Stored data entries:
--
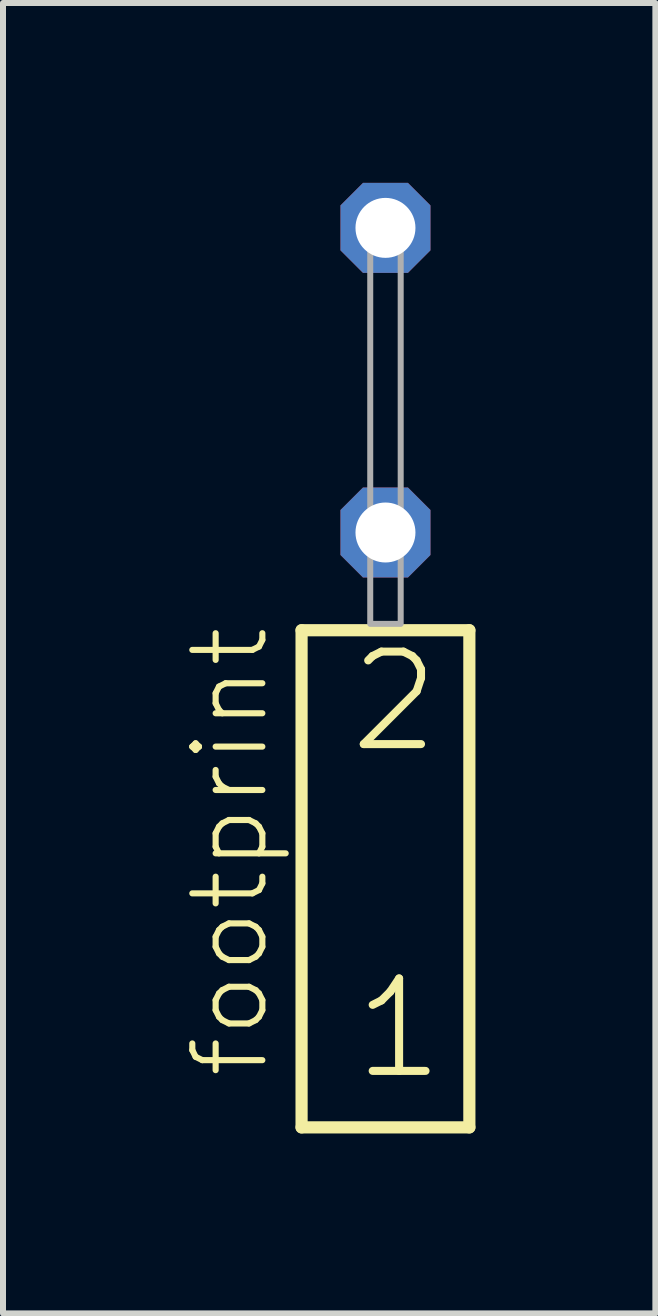
<source format=kicad_pcb>
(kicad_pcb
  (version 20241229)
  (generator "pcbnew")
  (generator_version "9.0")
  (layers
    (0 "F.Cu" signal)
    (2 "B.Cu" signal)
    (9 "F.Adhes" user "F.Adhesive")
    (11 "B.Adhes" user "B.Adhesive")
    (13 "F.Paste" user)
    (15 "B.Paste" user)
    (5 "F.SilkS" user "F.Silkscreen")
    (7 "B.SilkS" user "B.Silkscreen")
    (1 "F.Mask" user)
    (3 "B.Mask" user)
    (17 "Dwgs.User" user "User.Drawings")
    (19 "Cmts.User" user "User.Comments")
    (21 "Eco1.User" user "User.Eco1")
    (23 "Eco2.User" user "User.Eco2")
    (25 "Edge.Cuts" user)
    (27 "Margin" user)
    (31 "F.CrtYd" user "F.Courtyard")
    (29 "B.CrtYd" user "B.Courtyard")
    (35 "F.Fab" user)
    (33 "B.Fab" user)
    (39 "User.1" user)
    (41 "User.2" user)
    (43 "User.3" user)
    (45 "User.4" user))
  (footprint "footprint"
    (layer "F.Cu")
    (at 3.378 7.354)
    (property "Reference" "footprint" (at -1.905 7.62 90) (layer "F.SilkS") (effects (font (size 1.168 1.168) (thickness 0.102)) (justify left bottom)))
    (fp_line (start -1.399 0.106) (end -1.399 8.396) (stroke (width 0.203) (type solid)) (layer "F.SilkS"))
    (fp_line (start -1.399 8.396) (end 1.399 8.396) (stroke (width 0.203) (type solid)) (layer "F.SilkS"))
    (fp_line (start 1.399 0.106) (end -1.399 0.106) (stroke (width 0.203) (type solid)) (layer "F.SilkS"))
    (fp_line (start 1.399 8.396) (end 1.399 0.106) (stroke (width 0.203) (type solid)) (layer "F.SilkS"))
    (fp_poly (pts (xy -0.254 0) (xy 0.254 0) (xy 0.254 -6.858) (xy -0.254 -6.858)) (stroke (width 0.1) (type solid)) (fill no) (layer "F.Fab"))
    (fp_text user "1" (at -0.595 7.65 0) (layer "F.SilkS") (effects (font (size 1.542 1.542) (thickness 0.134)) (justify left bottom)))
    (fp_text user "2" (at -0.67 2.2 0) (layer "F.SilkS") (effects (font (size 1.542 1.542) (thickness 0.134)) (justify left bottom)))
    (pad "1" thru_hole roundrect (at 0 -1.524) (size 1.5 1.5) (drill 1) (layers "*.Cu" "*.Mask") (roundrect_rratio 0.25) (chamfer_ratio 0.25) (chamfer top_left top_right bottom_left bottom_right))
    (pad "2" thru_hole roundrect (at 0 -6.604) (size 1.5 1.5) (drill 1) (layers "*.Cu" "*.Mask") (roundrect_rratio 0.25) (chamfer_ratio 0.25) (chamfer top_left top_right bottom_left bottom_right)))
  (gr_rect
    (start -3 -3)
    (end 7.879 18.852)
    (stroke (width 0.1) (type default))
    (fill no)
    (layer "Edge.Cuts")))
</source>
--
Brief:
Copy every line of the data that holds the string "CrtYd".

Final answer:
    (31 "F.CrtYd" user "F.Courtyard")
    (29 "B.CrtYd" user "B.Courtyard")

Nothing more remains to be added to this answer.